Which brings us to another key theme: positivity. It’s absolutely fundamental to our approach, because while obesity may be in the news, we firmly believe that sensitive topics like weight are best left away from the table. We recommend focusing on wellbeing instead: the positive aspects of being healthy, the great things about exercise. The way the right food can boost your energy or sharpen your mind. The benefits to mental health.

This last point is the central concern of ‘nutritional psychiatry’, an emerging field that explores the relationship between our minds and bodies. For example, there’s the fact that 95% of serotonin – otherwise known as ‘the happy chemical’ – is produced in your gastrointestinal tract, which suggests a definite link between our digestive systems and our emotions. It’s a relatively new discipline, but one that’s only set to grow in significance as we reckon with the long-term effects of the current crisis.
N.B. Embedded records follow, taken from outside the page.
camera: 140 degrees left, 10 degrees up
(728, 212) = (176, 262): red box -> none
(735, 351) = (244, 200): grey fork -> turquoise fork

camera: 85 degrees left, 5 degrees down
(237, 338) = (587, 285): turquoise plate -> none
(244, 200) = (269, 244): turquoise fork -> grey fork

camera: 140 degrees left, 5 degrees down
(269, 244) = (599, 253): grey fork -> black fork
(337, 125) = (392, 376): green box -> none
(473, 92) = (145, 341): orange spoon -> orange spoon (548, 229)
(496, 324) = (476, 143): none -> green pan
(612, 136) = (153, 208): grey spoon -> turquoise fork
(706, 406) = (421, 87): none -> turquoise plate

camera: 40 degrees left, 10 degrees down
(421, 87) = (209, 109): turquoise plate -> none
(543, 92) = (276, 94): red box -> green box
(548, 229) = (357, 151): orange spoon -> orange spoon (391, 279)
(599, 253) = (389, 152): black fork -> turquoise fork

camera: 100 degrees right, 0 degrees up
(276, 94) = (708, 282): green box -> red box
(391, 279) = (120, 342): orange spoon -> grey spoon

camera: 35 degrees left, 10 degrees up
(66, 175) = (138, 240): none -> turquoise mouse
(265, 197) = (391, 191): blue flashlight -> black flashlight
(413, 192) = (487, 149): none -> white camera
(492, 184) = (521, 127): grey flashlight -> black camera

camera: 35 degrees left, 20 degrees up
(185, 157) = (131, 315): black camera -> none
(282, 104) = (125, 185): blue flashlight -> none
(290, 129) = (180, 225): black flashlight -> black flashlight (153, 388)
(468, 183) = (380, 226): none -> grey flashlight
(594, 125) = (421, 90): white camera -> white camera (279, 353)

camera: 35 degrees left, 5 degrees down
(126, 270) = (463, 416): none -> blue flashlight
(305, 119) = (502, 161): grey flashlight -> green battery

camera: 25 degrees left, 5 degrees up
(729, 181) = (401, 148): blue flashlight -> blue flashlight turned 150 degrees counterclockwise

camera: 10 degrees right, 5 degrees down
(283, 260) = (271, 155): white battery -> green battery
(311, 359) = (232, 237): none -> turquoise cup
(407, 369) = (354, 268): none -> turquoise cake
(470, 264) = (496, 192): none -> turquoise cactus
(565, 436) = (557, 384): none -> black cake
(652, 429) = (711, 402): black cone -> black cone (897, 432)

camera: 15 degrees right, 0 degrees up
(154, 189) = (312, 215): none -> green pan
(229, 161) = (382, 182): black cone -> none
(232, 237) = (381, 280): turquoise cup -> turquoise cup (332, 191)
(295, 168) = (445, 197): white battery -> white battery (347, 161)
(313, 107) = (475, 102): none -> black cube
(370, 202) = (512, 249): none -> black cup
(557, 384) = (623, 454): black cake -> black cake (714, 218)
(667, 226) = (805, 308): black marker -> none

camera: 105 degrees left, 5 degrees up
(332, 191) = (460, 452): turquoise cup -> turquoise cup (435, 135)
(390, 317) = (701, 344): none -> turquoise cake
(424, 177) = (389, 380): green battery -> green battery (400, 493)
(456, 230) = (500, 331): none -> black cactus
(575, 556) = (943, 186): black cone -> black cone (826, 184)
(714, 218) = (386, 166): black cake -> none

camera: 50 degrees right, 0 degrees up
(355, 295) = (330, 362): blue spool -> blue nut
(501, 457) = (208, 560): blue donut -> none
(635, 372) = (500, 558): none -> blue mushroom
Then there’s the idea of positive impact. Of purpose. Of doing some good, for someone else. One small silver lining we’ve witnessed in recent times is the sense of community that’s emerged. It seems that we all want to be part of something bigger, and making a difference is a key motivator in itself.

When it comes to food, our research shows that people are increasingly choosing to support social enterprises – organisations that reinvest or donate their profits to create positive change – as a way to exercise their consumer power. From coffee beans to macaroons, if a product does someone else some good, that gives a new dimension of appeal.

Here at Eurest, we on the journey to shift our focus and increase our work with such organisations. Our goal is to help our customers eat in a way that benefits their health, their communities, and the planet we share.